TASK BRIEF: Pull out every line of the material below that contains the word "Which", and copy each of those lines in full.

|---|

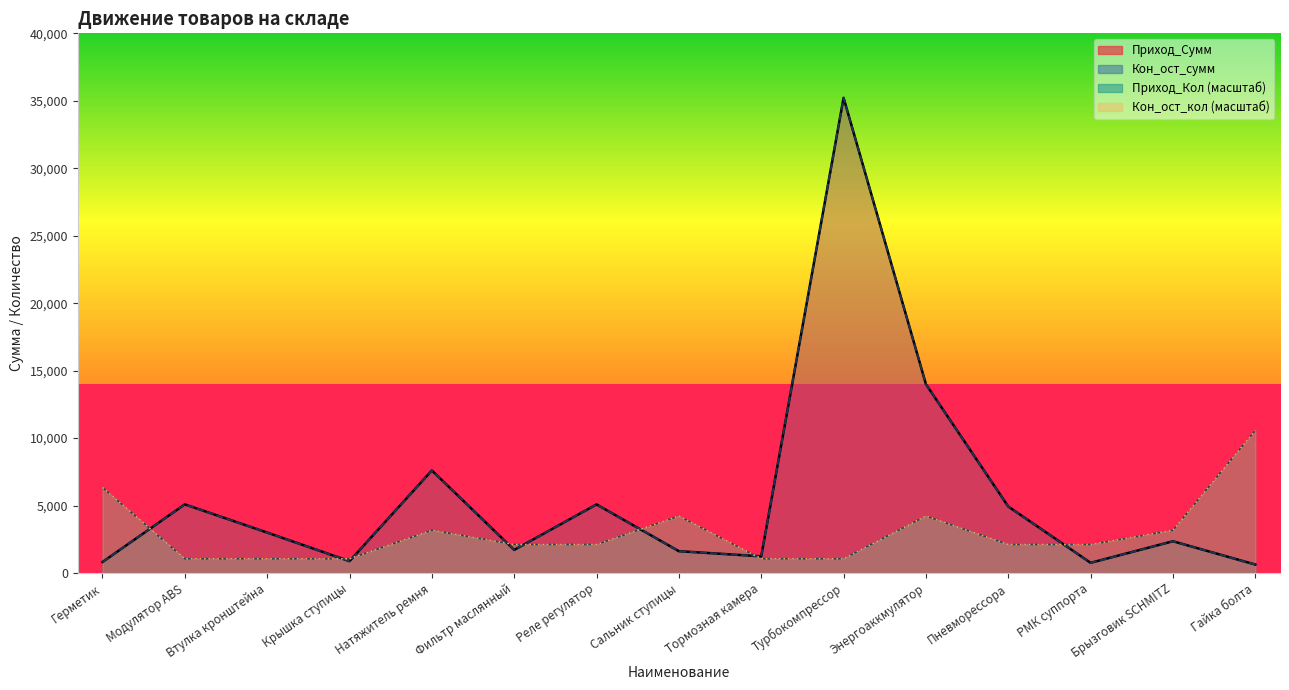

What are all the series names shown in the legend?

Приход_Сумм, Кон_ост_сумм, Приход_Кол, Кон_ост_кол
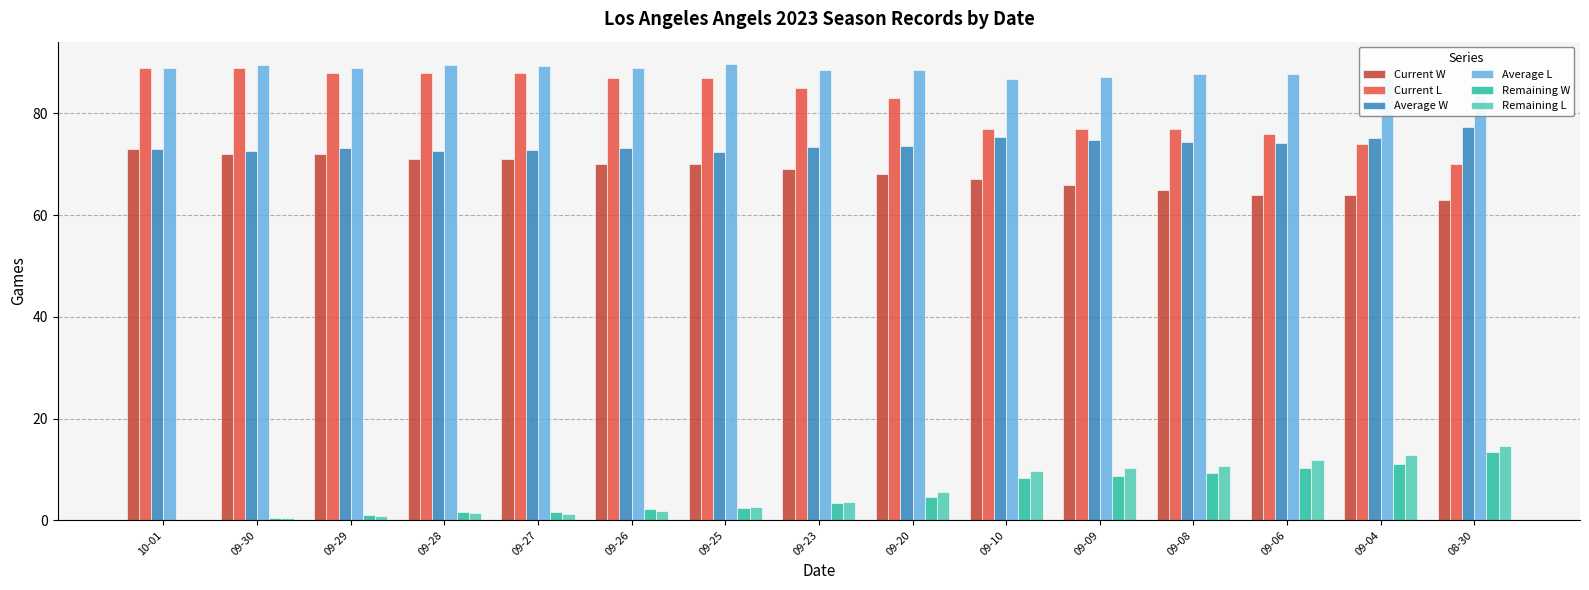

Is the value of Average L at 09-09 greater than the value of Average W at 09-28?

Yes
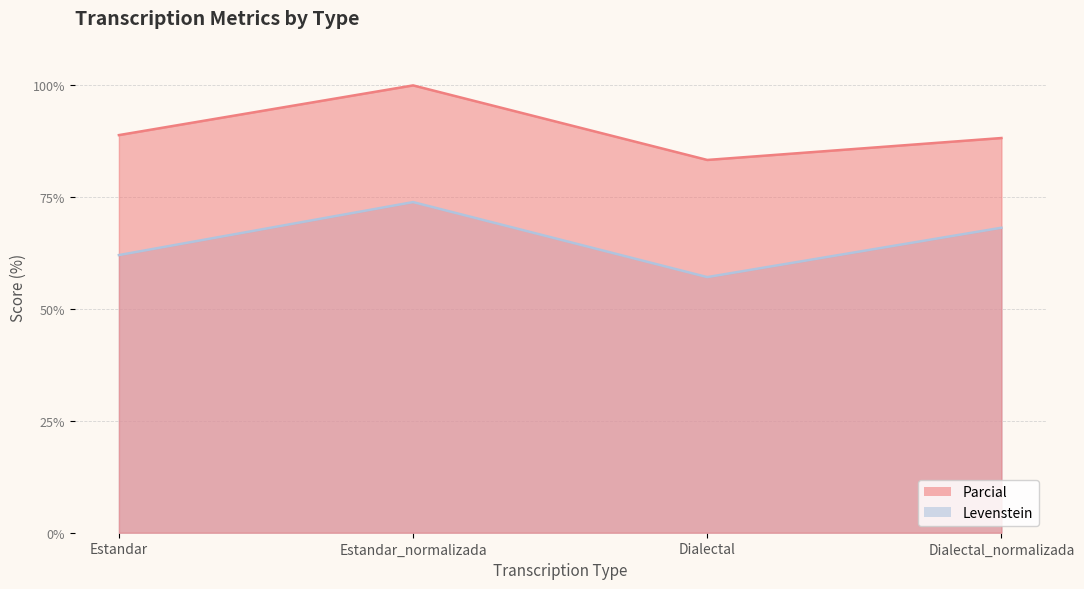

Which has a higher value, Dialectal_normalizada or Estandar_normalizada?

Estandar_normalizada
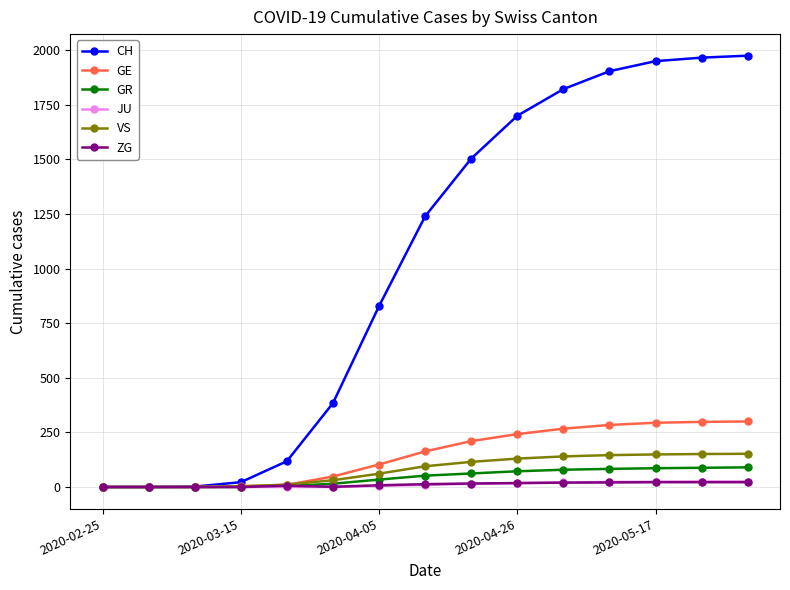

Which series has the widest spread of values?

CH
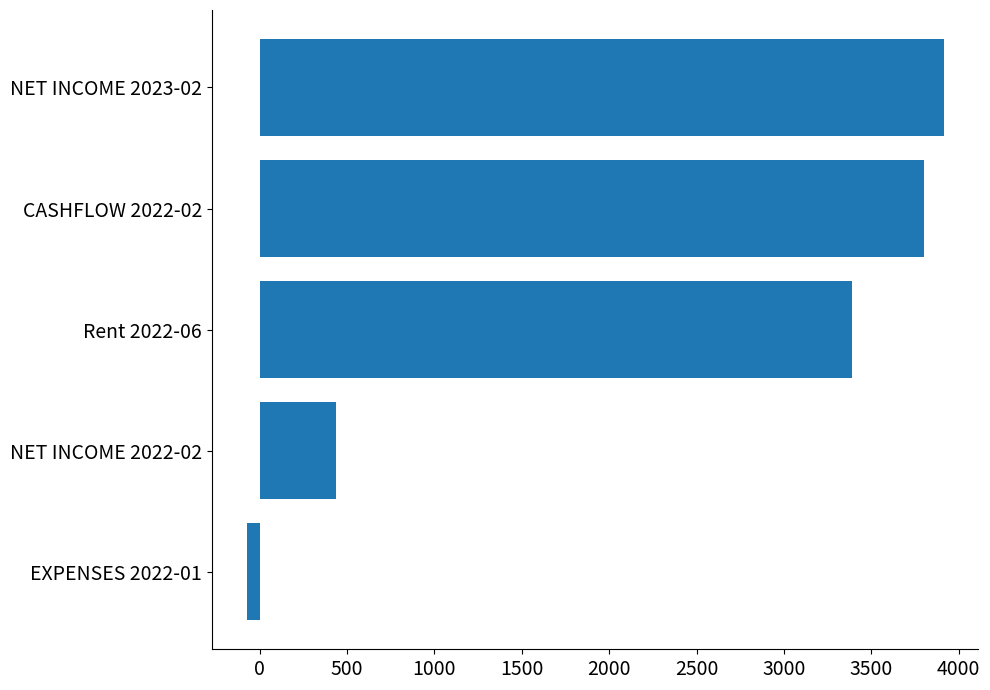

Which has a higher value, NET INCOME 2023-02 or NET INCOME 2022-02?

NET INCOME 2023-02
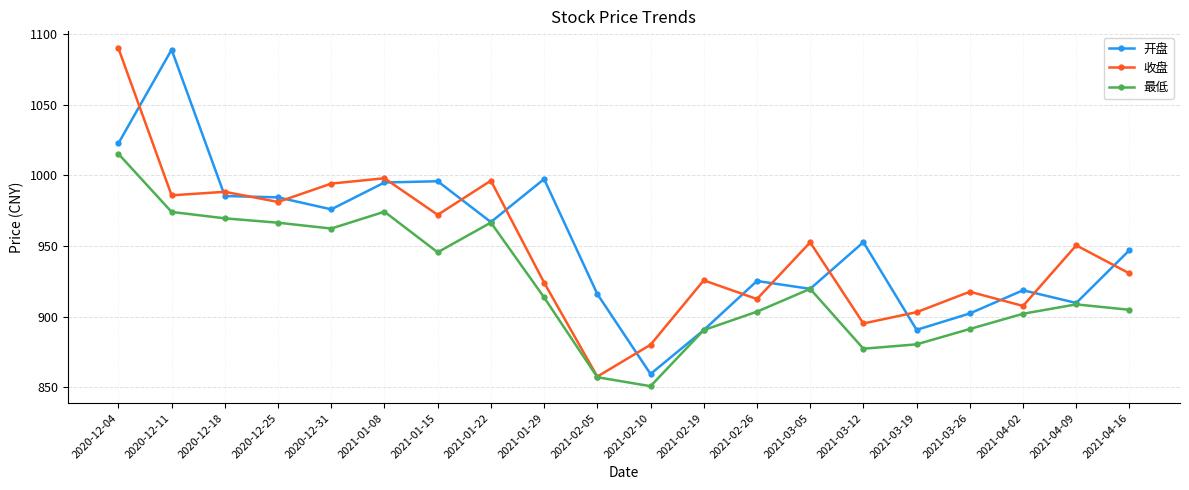

Which label corresponds to the smallest value in the chart?

2021-02-10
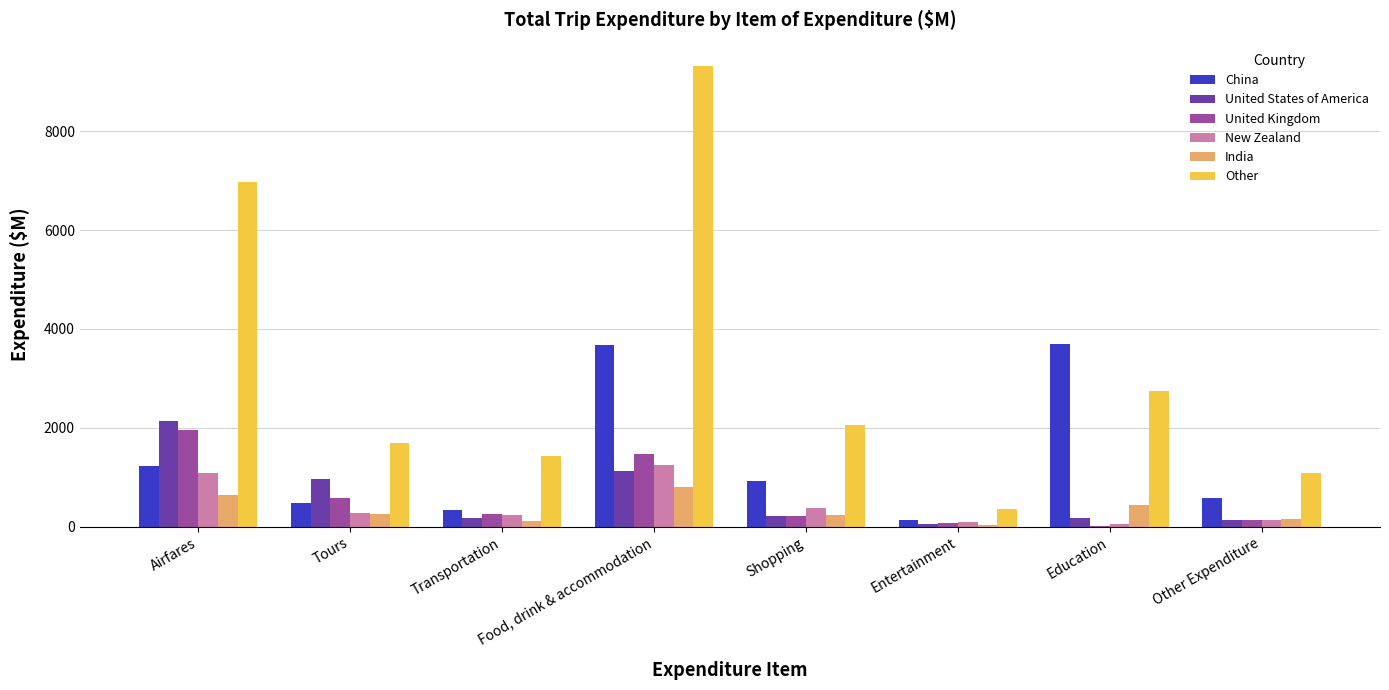

The value of India at Food, drink & accommodation is 446.3. True or false?

False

|---|

SOLUTION FOR THIS EXERCISE:
Which has a higher value, Dialectal_normalizada or Estandar_normalizada?
Which series has the widest spread of values?
Which has a higher value, NET INCOME 2023-02 or NET INCOME 2022-02?
Which label corresponds to the smallest value in the chart?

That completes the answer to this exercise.